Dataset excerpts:
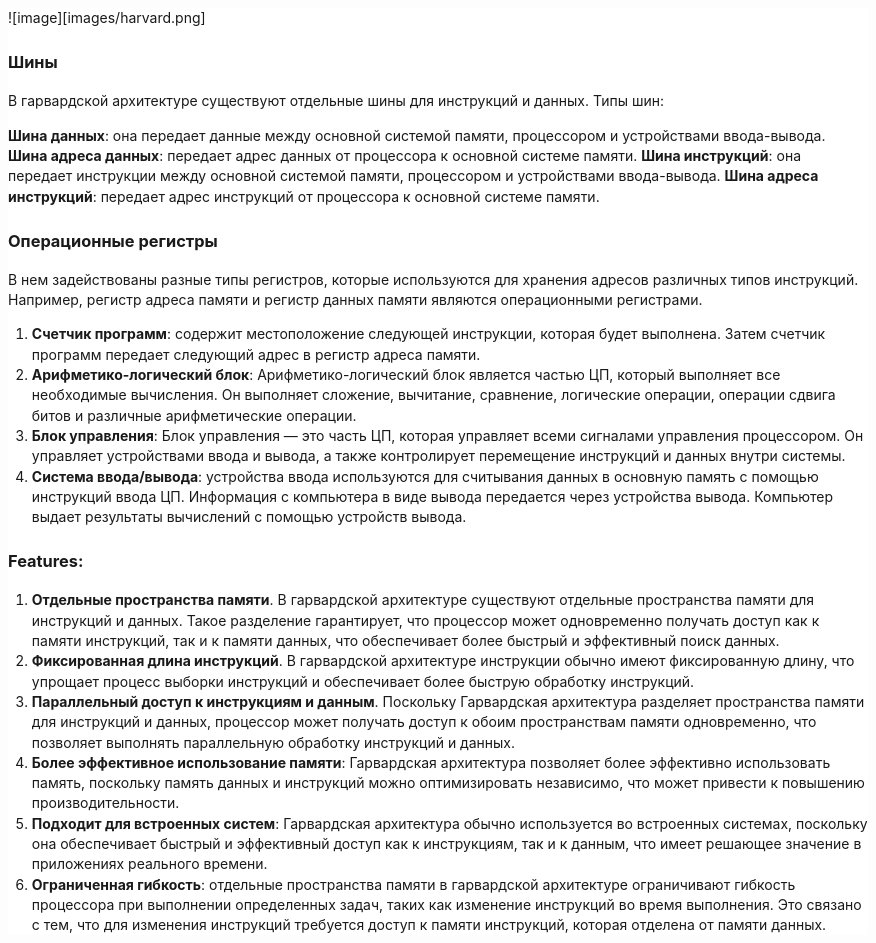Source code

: ![image][images/harvard.png]

### Шины

 В гарвардской архитектуре существуют отдельные шины для инструкций и данных. Типы шин:

**Шина данных**: она передает данные между основной системой памяти, процессором и устройствами ввода-вывода.
**Шина адреса данных**: передает адрес данных от процессора к основной системе памяти.
**Шина инструкций**: она передает инструкции между основной системой памяти, процессором и устройствами ввода-вывода.
**Шина адреса инструкций**: передает адрес инструкций от процессора к основной системе памяти.
### Операционные регистры

В нем задействованы разные типы регистров, которые используются для хранения адресов различных типов инструкций. Например, регистр адреса памяти и регистр данных памяти являются операционными регистрами.

1. **Счетчик программ**: содержит местоположение следующей инструкции, которая будет выполнена. Затем счетчик программ передает следующий адрес в регистр адреса памяти.
2. **Арифметико-логический блок**: Арифметико-логический блок является частью ЦП, который выполняет все необходимые вычисления. Он выполняет сложение, вычитание, сравнение, логические операции, операции сдвига битов и различные арифметические операции.
3. **Блок управления**: Блок управления — это часть ЦП, которая управляет всеми сигналами управления процессором. Он управляет устройствами ввода и вывода, а также контролирует перемещение инструкций и данных внутри системы.
4. **Система ввода/вывода**: устройства ввода используются для считывания данных в основную память с помощью инструкций ввода ЦП. Информация с компьютера в виде вывода передается через устройства вывода. Компьютер выдает результаты вычислений с помощью устройств вывода.
### **Features**:

1. **Отдельные пространства памяти**. В гарвардской архитектуре существуют отдельные пространства памяти для инструкций и данных. Такое разделение гарантирует, что процессор может одновременно получать доступ как к памяти инструкций, так и к памяти данных, что обеспечивает более быстрый и эффективный поиск данных.
2. **Фиксированная длина инструкций**. В гарвардской архитектуре инструкции обычно имеют фиксированную длину, что упрощает процесс выборки инструкций и обеспечивает более быструю обработку инструкций.
3. **Параллельный доступ к инструкциям и данным**. Поскольку Гарвардская архитектура разделяет пространства памяти для инструкций и данных, процессор может получать доступ к обоим пространствам памяти одновременно, что позволяет выполнять параллельную обработку инструкций и данных.
4. **Более эффективное использование памяти**: Гарвардская архитектура позволяет более эффективно использовать память, поскольку память данных и инструкций можно оптимизировать независимо, что может привести к повышению производительности.
5. **Подходит для встроенных систем**: Гарвардская архитектура обычно используется во встроенных системах, поскольку она обеспечивает быстрый и эффективный доступ как к инструкциям, так и к данным, что имеет решающее значение в приложениях реального времени.
6. **Ограниченная гибкость**: отдельные пространства памяти в гарвардской архитектуре ограничивают гибкость процессора при выполнении определенных задач, таких как изменение инструкций во время выполнения. Это связано с тем, что для изменения инструкций требуется доступ к памяти инструкций, которая отделена от памяти данных.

Exercise directions: Please update the rows above by replacing "Features" with "Особенности" and keeping everything else unchanged. Leave the pictures out of your answer.

Finished exercise:
Source code

: ![image][images/harvard.png]

### Шины

 В гарвардской архитектуре существуют отдельные шины для инструкций и данных. Типы шин:

**Шина данных**: она передает данные между основной системой памяти, процессором и устройствами ввода-вывода.
**Шина адреса данных**: передает адрес данных от процессора к основной системе памяти.
**Шина инструкций**: она передает инструкции между основной системой памяти, процессором и устройствами ввода-вывода.
**Шина адреса инструкций**: передает адрес инструкций от процессора к основной системе памяти.
### Операционные регистры

В нем задействованы разные типы регистров, которые используются для хранения адресов различных типов инструкций. Например, регистр адреса памяти и регистр данных памяти являются операционными регистрами.

1. **Счетчик программ**: содержит местоположение следующей инструкции, которая будет выполнена. Затем счетчик программ передает следующий адрес в регистр адреса памяти.
2. **Арифметико-логический блок**: Арифметико-логический блок является частью ЦП, который выполняет все необходимые вычисления. Он выполняет сложение, вычитание, сравнение, логические операции, операции сдвига битов и различные арифметические операции.
3. **Блок управления**: Блок управления — это часть ЦП, которая управляет всеми сигналами управления процессором. Он управляет устройствами ввода и вывода, а также контролирует перемещение инструкций и данных внутри системы.
4. **Система ввода/вывода**: устройства ввода используются для считывания данных в основную память с помощью инструкций ввода ЦП. Информация с компьютера в виде вывода передается через устройства вывода. Компьютер выдает результаты вычислений с помощью устройств вывода.
### **Особенности**:

1. **Отдельные пространства памяти**. В гарвардской архитектуре существуют отдельные пространства памяти для инструкций и данных. Такое разделение гарантирует, что процессор может одновременно получать доступ как к памяти инструкций, так и к памяти данных, что обеспечивает более быстрый и эффективный поиск данных.
2. **Фиксированная длина инструкций**. В гарвардской архитектуре инструкции обычно имеют фиксированную длину, что упрощает процесс выборки инструкций и обеспечивает более быструю обработку инструкций.
3. **Параллельный доступ к инструкциям и данным**. Поскольку Гарвардская архитектура разделяет пространства памяти для инструкций и данных, процессор может получать доступ к обоим пространствам памяти одновременно, что позволяет выполнять параллельную обработку инструкций и данных.
4. **Более эффективное использование памяти**: Гарвардская архитектура позволяет более эффективно использовать память, поскольку память данных и инструкций можно оптимизировать независимо, что может привести к повышению производительности.
5. **Подходит для встроенных систем**: Гарвардская архитектура обычно используется во встроенных системах, поскольку она обеспечивает быстрый и эффективный доступ как к инструкциям, так и к данным, что имеет решающее значение в приложениях реального времени.
6. **Ограниченная гибкость**: отдельные пространства памяти в гарвардской архитектуре ограничивают гибкость процессора при выполнении определенных задач, таких как изменение инструкций во время выполнения. Это связано с тем, что для изменения инструкций требуется доступ к памяти инструкций, которая отделена от памяти данных.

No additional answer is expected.